◆ Passage

== Segment start ==

I should give credit to Eric Schecter's page on defining the real numbers as my source for the "rational functions" as an example of a field with infinitesimals. Go to and search the file for infinitesimals. He told me by email that he was introduced to the idea by fellow mathematicians a few years earlier at a meeting, but he no longer had the names of his sources. Alan R. Fisher 09:49, 2 July 2007 (UTC)
So I'm not too sure what you mean by "polynomial ratio sequences". Do you mean that the sequence can only be of the form <r(0),r(1),r(2),...>, where r is a rational function? That might possibly work, for the specific case of the structure <R,0,1,+,*>. At least I don't immediately know a counterexample.
However: (1) the proof would be somewhat involved, as it would rely on the limited expressive power of first-order logic in that structure (e.g. the fact that all functions first-order definable over the structure are rational functions oops--that's not actually a "fact"; you can define the square-root function, for example), and (2) it would fall apart as soon as you made the expressive power a little stronger. For example, as soon as you can define the trig functions, you'll have the same problem with the cosine of the element represented by <0,π,2π,3π...>. So it seems rather limiting as a way of introducing the calculus.

== Segment end ==

◆ Exercise data
== Segment start ==

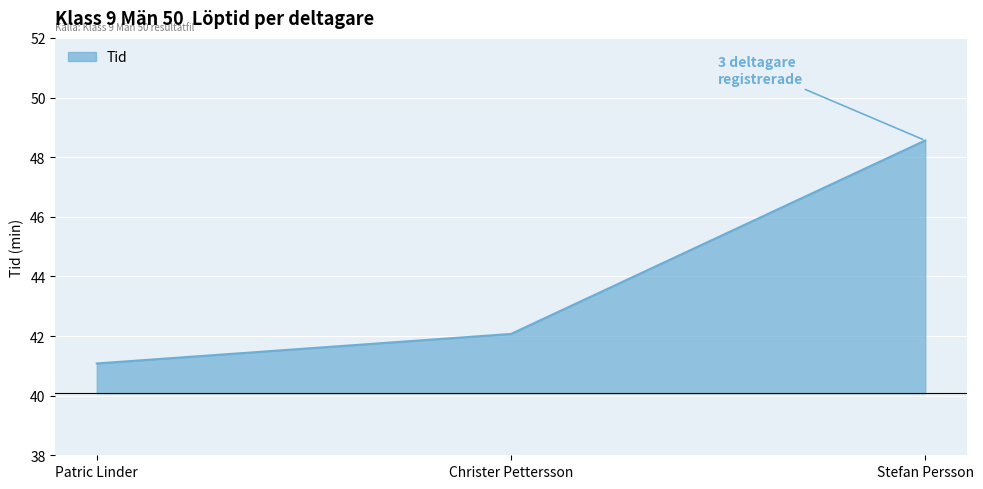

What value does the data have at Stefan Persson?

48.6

== Segment end ==

◆ Exercise objective
Please answer from the passage on infinitesimals: whose page on defining the real numbers is credited as the source for rational functions as an example of a field with infinitesimals?

◆ Reply to the exercise
Eric Schecter's